The low ground of the cemetery was virtually a swamp at this time of year, and the men slipped and slithered and fell as they tried to charge across it. Captain Maillart was staggering over the bones of those many comrades of his who’d died of fever in this place…Every movement brought clouds of stinging mosquitoes out of the stagnant pools to persecute them. Surely they ought to have annihilated the mulattoes by now, the captain thought, and would have too, had it not been for the calm and courage of their officers, for the colored men were now outnumbered and out-gunned. But the momentum of the white troops had bogged down in the cemetery swamp. The mulattoes had gained higher ground on the other side, and were holding it well. Captain Maillart saw Choufleur, still on horseback, directing fire, and thought how useful it would be to bring him down. He recharged his big dragoon’s pistol and carefully sighted on the freckled face, but when he fired there was no effect. He reloaded and took aim again, holding the heavy gun with two hands, but held his fire.

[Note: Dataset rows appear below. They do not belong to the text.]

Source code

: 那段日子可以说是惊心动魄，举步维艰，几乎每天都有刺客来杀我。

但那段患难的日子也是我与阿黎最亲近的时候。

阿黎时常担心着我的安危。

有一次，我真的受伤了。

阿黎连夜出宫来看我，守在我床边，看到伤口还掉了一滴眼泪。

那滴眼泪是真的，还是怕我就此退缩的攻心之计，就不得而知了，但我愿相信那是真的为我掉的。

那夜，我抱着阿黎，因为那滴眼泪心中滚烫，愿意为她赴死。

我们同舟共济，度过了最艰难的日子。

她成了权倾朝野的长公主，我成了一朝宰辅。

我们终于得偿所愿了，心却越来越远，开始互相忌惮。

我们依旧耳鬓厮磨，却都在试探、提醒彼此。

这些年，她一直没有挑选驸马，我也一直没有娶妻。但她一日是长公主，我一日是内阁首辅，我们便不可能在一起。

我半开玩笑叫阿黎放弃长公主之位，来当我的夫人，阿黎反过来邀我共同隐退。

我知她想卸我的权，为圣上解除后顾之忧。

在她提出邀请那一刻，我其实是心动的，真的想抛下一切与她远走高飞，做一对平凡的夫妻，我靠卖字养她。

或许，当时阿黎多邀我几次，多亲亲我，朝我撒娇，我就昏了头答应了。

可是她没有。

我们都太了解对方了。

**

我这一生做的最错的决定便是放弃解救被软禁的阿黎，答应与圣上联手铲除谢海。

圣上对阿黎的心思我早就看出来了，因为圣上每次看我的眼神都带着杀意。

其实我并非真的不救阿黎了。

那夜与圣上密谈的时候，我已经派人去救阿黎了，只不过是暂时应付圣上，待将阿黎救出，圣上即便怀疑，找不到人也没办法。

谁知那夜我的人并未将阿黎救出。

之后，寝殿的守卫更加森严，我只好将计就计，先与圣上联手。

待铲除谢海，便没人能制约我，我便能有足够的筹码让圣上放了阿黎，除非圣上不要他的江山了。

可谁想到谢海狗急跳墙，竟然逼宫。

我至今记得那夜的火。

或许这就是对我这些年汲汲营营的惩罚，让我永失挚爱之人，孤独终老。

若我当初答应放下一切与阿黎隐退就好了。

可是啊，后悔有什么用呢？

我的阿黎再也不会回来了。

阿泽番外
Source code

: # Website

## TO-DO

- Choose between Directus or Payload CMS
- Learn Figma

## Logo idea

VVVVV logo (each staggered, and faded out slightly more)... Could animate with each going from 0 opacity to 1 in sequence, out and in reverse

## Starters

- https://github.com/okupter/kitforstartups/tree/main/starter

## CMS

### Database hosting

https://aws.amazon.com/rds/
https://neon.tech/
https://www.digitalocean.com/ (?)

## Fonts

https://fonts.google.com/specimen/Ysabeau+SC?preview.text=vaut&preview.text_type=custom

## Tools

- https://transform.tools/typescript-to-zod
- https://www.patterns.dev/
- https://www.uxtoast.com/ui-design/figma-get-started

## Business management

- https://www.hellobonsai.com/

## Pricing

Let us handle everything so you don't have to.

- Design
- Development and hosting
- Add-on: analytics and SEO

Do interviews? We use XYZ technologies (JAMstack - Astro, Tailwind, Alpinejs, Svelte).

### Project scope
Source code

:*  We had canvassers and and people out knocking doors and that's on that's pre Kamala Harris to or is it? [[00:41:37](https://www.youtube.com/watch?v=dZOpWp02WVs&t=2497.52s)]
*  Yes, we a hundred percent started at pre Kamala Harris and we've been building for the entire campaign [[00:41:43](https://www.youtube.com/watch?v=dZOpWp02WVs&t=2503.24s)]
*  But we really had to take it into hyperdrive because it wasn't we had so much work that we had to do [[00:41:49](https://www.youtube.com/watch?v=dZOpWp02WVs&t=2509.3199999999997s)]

The range was possibly too great. And Choufleur himself was pulling back, suddenly—with about half the remaining men of the Sixth as well. The pistol swung down in Captain Maillart’s numbing hands, bounced off his thigh and bruised it. A trapdoor slammed in the back of his throat; for a second he thought he’d actually vomit. There was nothing he or anyone could do but watch, while Choufleur’s part swept over the thinly manned earthworks that defended the town from landward attack.

Now the men of the Regiment Le Cap had fought their way off the marshy ground and were breaking the skirmish line of the Sixth that had been left to hold them off—but it was too late. The mulattoes controlled the earthworks now—and there’d be ammunition aplenty there. The Regiment Le Cap was charging once again but now it was mere folly. The mulattoes were cutting them down from the cover of the breastworks, and Maillart could still see Choufleur’s uniform moving, distinct among the yellow uniforms of the Sixth—he was ordering the cannon to be turned around to bear on the town and its defenders.

One man made it up the earthwork almost to the top, but someone shot him full in the face and he tumbled over backward. Cannon fire cut three separate swaths through the advance of the Regiment Le Cap, halting the charge. As the men were wavering, Laveaux came riding across the front lines, calling them to fall back, withdraw out of range. Now, at last, they heard him and obeyed.

The retreat went staggering over tangled bodies, white and colored laced together. A drummer boy was beating a loud tattoo, which Captain Maillart seemed to hear now for the first time, and all at once the firing had stopped. Not far from him, Laveaux pulled up his horse and faced the earthworks. He had lost his hat in the confusion, and his chest heaved with his breathing; above, his fine features looked completely stricken. The drumming stopped, and from the hills they heard the calls of crows. It seemed to the captain they had been fighting only a few minutes, but it must have been nearer to four hours, for the sun was plumb vertical overhead, a pale disk searing through the haze. Out of range of the cannon, the men of the Regiment Le Cap stood down.